### Consigne:
Recopiez à l'identique, dans l'extrait sur Cantate pour une joie, tout le passage qui va de « 27 novembre 2020 » jusqu'à « 4 décembre 2016) » inclus.

### Extrait à lire:
========================================================================

27 novembre 2020

Cantate pour une joie

Gabriel Charpentier, Cantate pour une joie, Montréal, Erta, 1956, n.p. [8 pages].

« Inspiré par Ravel et Honegger, il [Pierre Mercure] compose Cantate pour une joie, en 1955, sur sept poèmes de Gabriel Charpentier – qui est l’un de ses amis. Cette oeuvre pour soprano, chœur et orchestre constitue sa première création majeure. Intégrant des oeuvres plus anciennes, Ils ont détruit la ville et les trois mélodies de Dissidence, Cantate pour une joie célèbre les temps modernes avec fougue et lyrisme.» (Savoirs libres, 4 décembre 2016)

Le recueil contient sept poèmes. Le premier évoque une petite fin du monde : « les lions jaunes hurlent dans le sable / l’épouvante est dans la ville / et les ténèbres entourent ma demeure / tout le monde a peur ». Dans sa traversée de ce décor d’épouvante, le poète trouve un ami, « une main tendue où [il] peu[t] tendre sa main ». Il parcourt les restes d’une ville anéantie : « ils ont détruit la ville / dans l’eau les pierres les rats les hommes les femmes ». Son existence est misérable. « Hélas je ne suis / je ne suis qu’en désirance / et me retrouve clown / ou pierrot sans lune ». Pourtant, « son corps [ayant été] purifié par les brumes souterraines », le joie surgit : « le cri de joie est sorti de ma bouche / tout le monde danse sur les places / et les colonnes chavirent / le cri de joie est en avant de moi / je le prends avec moi / il m’illumine de lumière ».

========================================================================

### Segment de données:
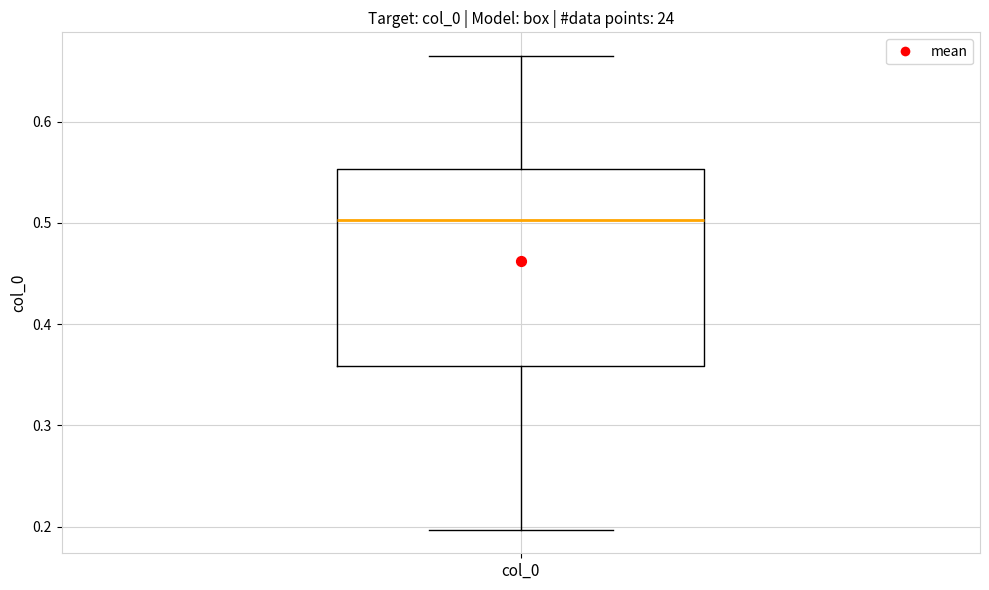

Where does the median line of the box for col_0 sit on the y-axis? The values are not printed on the chart, so give them approximately, as read against the axis.

0.50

========================================================================

### Résultat de l'exercice:
27 novembre 2020

Cantate pour une joie

Gabriel Charpentier, Cantate pour une joie, Montréal, Erta, 1956, n.p. [8 pages].

« Inspiré par Ravel et Honegger, il [Pierre Mercure] compose Cantate pour une joie, en 1955, sur sept poèmes de Gabriel Charpentier – qui est l’un de ses amis. Cette oeuvre pour soprano, chœur et orchestre constitue sa première création majeure. Intégrant des oeuvres plus anciennes, Ils ont détruit la ville et les trois mélodies de Dissidence, Cantate pour une joie célèbre les temps modernes avec fougue et lyrisme.» (Savoirs libres, 4 décembre 2016)